The road to Greyhawk is littered with frustrating and fun D&D games, but the most well known and beloved series is Baldur’s Gate. The first game premiered in 1998 and, just like Dungeons & Dragons Computer Fantasy Game, it strove to encapsulate the mechanics and storytelling of a table top game of D&D. The series picked up even more steam with the iconic RPG Baldur’s Gate 2 and continues on with Baldur’s Gate 3. The games are sprawling, epic high fantasy adventures set in and around one of the largest D&D cities, Baldur’s gate. Either solo or with a co-op group, players control a party of adventurers who explore the world, wield classic spells, and take down iconic monsters, all while forging their own paths.

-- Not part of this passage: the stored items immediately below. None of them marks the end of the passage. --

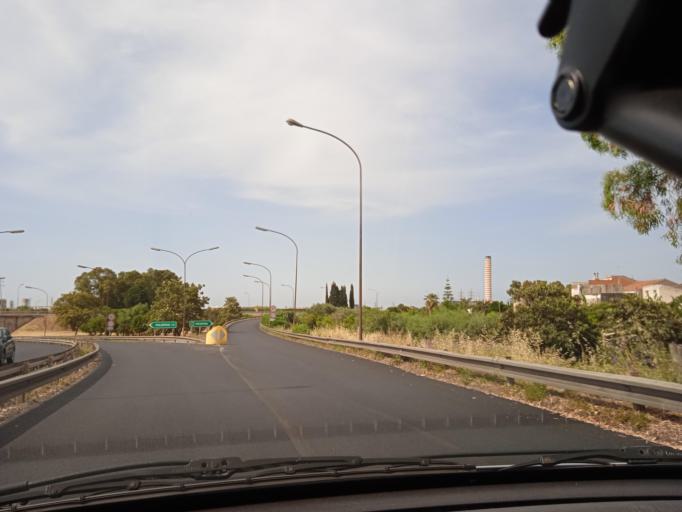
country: IT
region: Sicily
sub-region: Messina
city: San Filippo del Mela
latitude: 38.1903
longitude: 15.2747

Many fans consider the Baldur’s Gate Series the closest a video game has come to truly capturing the full D&D experience.
The year was 2000. The bad guy was Jeremy Irons. The movie was Dungeons & Dragons. Fans were crushed when the first ever D&D film was a widely panned, campy, silly flop of a movie. Roger Ebert’s scathing review included gems like: “The plot does not defy description, but it discourages it,” and says half the movie looked like “everyone is standing around in the wooded area behind Sam’s Club on the interstate.” All hail the savage king. Critics hated it, fans were horribly disappointed, and the movie’s IMDB page includes this amongst its trivia: When asked why he did this film, Jeremy Irons replied, “Are you kidding? I’d just bought a castle, I had to pay for it somehow!”
Surely someone else had a castle to pay for, because in 2005, Dungeons & Dragons: Wrath of the Dragon God was released directly to TV on Syfy, back when it was still called Sci Fi. It was a standalone sequel set 100 years after the first film, with Bruce Payne as the only returning actor from the first movie, reprising his role as the villainous Damodar (Jeremy Irons’ henchman in the previous D&D movie). Unsurprisingly, critics and fans didn’t love this one either — though Payne has gotten some appreciation for what has become something of a cult classic role — but it must have eked out a profit because a third movie went straight to DVD in 2012 and bafflingly adopted a numbered convention in its title, Dungeons & Dragons 3: The Book of Vile Darkness. Some fans loved seeing their favorite D&D artifacts on film, but most viewers, like those who gaze upon the cursed book, just wanted it to end.
D&D has now gotten another shot at big screen glory with Dungeons & Dragons: Honor Among Thieves and fans are hopeful, as early word of mouth is quite positive. An extensive press lead-up to the release, star power from Michelle Rodriguez, Chris Pine, and Regé-Jean Page, and heavy marketing to the growing D&D fanbase has communicated the decidedly comedic and explosively epic take the film brings to the franchise of Dungeons & Dragons.
Dungeons & Dragons: Honor Among Thieves opens March 31.